● TASK STATEMENT
Would you return exactly the lines below from the line with "right elbow: (404, 72)" through the line with "left eye: (227, 83)", both included, and nothing else, leaving out the pictures?

● INPUT DATA
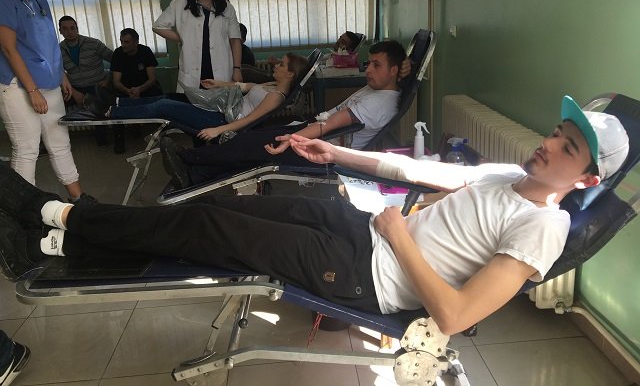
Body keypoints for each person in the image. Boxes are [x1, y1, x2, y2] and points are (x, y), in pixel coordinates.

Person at [0, 96, 629, 335]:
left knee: (208, 230)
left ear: (587, 179)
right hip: (364, 232)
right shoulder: (509, 175)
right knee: (218, 205)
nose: (549, 144)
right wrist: (336, 153)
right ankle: (67, 241)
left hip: (368, 274)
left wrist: (400, 235)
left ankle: (60, 218)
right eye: (556, 131)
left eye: (568, 148)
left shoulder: (544, 228)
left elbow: (456, 316)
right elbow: (421, 174)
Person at [161, 40, 407, 188]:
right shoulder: (382, 88)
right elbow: (404, 72)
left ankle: (188, 158)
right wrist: (409, 66)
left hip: (321, 150)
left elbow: (330, 125)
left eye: (376, 65)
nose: (368, 70)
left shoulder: (380, 103)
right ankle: (195, 174)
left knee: (249, 145)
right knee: (251, 148)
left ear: (394, 70)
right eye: (369, 63)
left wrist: (293, 139)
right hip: (316, 136)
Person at [0, 0, 96, 205]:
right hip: (17, 84)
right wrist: (32, 90)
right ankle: (22, 210)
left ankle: (78, 198)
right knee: (27, 148)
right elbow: (8, 48)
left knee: (59, 140)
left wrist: (61, 74)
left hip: (48, 78)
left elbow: (49, 39)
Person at [83, 53, 309, 139]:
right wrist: (217, 84)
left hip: (221, 120)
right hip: (222, 107)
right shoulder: (272, 85)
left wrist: (217, 131)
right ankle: (117, 101)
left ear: (290, 73)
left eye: (281, 64)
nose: (276, 65)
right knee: (172, 96)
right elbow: (243, 86)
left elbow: (248, 121)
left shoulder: (277, 96)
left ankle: (110, 111)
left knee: (164, 105)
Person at [152, 0, 242, 92]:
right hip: (192, 70)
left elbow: (235, 39)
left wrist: (237, 68)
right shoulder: (180, 4)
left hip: (221, 68)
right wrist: (182, 37)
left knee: (221, 102)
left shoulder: (225, 6)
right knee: (190, 103)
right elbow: (158, 26)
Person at [109, 28, 163, 154]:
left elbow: (152, 79)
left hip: (146, 87)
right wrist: (129, 91)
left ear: (136, 42)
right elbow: (116, 82)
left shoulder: (145, 51)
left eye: (127, 42)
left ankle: (162, 136)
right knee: (116, 107)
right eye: (121, 41)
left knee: (161, 102)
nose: (123, 45)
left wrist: (139, 89)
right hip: (125, 89)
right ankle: (119, 141)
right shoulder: (118, 53)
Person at [58, 15, 113, 105]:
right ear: (60, 31)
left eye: (72, 28)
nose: (69, 32)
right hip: (76, 89)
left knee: (104, 107)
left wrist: (108, 80)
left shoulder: (93, 43)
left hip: (98, 86)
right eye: (65, 29)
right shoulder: (58, 50)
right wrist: (74, 92)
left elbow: (116, 61)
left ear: (77, 29)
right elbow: (58, 73)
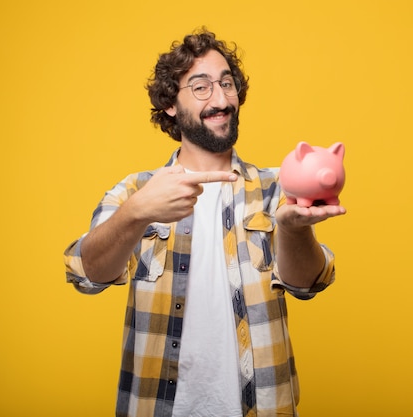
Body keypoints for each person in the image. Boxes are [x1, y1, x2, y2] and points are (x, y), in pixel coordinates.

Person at [64, 27, 345, 417]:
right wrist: (136, 213)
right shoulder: (137, 191)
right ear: (170, 105)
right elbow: (85, 274)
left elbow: (307, 283)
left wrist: (295, 229)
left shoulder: (274, 188)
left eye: (227, 83)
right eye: (201, 87)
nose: (221, 98)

● TASK OUTPUT
right elbow: (404, 72)
left ankle: (188, 158)
right wrist: (409, 66)
left hip: (321, 150)
left elbow: (330, 125)
left eye: (376, 65)
nose: (368, 70)
left shoulder: (380, 103)
right ankle: (195, 174)
left knee: (249, 145)
right knee: (251, 148)
left ear: (394, 70)
right eye: (369, 63)
left wrist: (293, 139)
right hip: (316, 136)
Person at [0, 0, 96, 205]:
right hip: (17, 84)
right wrist: (32, 90)
right ankle: (22, 210)
left ankle: (78, 198)
right knee: (27, 148)
right elbow: (8, 48)
left knee: (59, 140)
left wrist: (61, 74)
left hip: (48, 78)
left elbow: (49, 39)
Person at [83, 53, 309, 139]:
right wrist: (217, 84)
left hip: (221, 120)
right hip: (222, 107)
right shoulder: (272, 85)
left wrist: (217, 131)
right ankle: (117, 101)
left ear: (290, 73)
left eye: (281, 64)
nose: (276, 65)
right knee: (172, 96)
right elbow: (243, 86)
left elbow: (248, 121)
left shoulder: (277, 96)
left ankle: (110, 111)
left knee: (164, 105)
Person at [152, 0, 242, 92]:
right hip: (192, 70)
left elbow: (235, 39)
left wrist: (237, 68)
right shoulder: (180, 4)
left hip: (221, 68)
right wrist: (182, 37)
left knee: (221, 102)
left shoulder: (225, 6)
right knee: (190, 103)
right elbow: (158, 26)
Person at [109, 28, 163, 154]:
left elbow: (152, 79)
left hip: (146, 87)
right wrist: (129, 91)
left ear: (136, 42)
right elbow: (116, 82)
left shoulder: (145, 51)
left eye: (127, 42)
left ankle: (162, 136)
right knee: (116, 107)
right eye: (121, 41)
left knee: (161, 102)
nose: (123, 45)
left wrist: (139, 89)
right hip: (125, 89)
right ankle: (119, 141)
right shoulder: (118, 53)
Person at [58, 15, 113, 105]:
right ear: (60, 31)
left eye: (72, 28)
nose: (69, 32)
right hip: (76, 89)
left knee: (104, 107)
left wrist: (108, 80)
left shoulder: (93, 43)
left hip: (98, 86)
right eye: (65, 29)
right shoulder: (58, 50)
right wrist: (74, 92)
left elbow: (116, 61)
left ear: (77, 29)
right elbow: (58, 73)
Body keypoints for each person in the image. Boxes are [x1, y1, x2, y2] and points are (x, y), in pixel coordinates.

Person at [64, 27, 345, 417]:
right wrist: (136, 213)
right shoulder: (137, 191)
right ear: (170, 105)
right elbow: (85, 274)
left elbow: (307, 283)
left wrist: (295, 229)
left shoulder: (274, 188)
left eye: (227, 83)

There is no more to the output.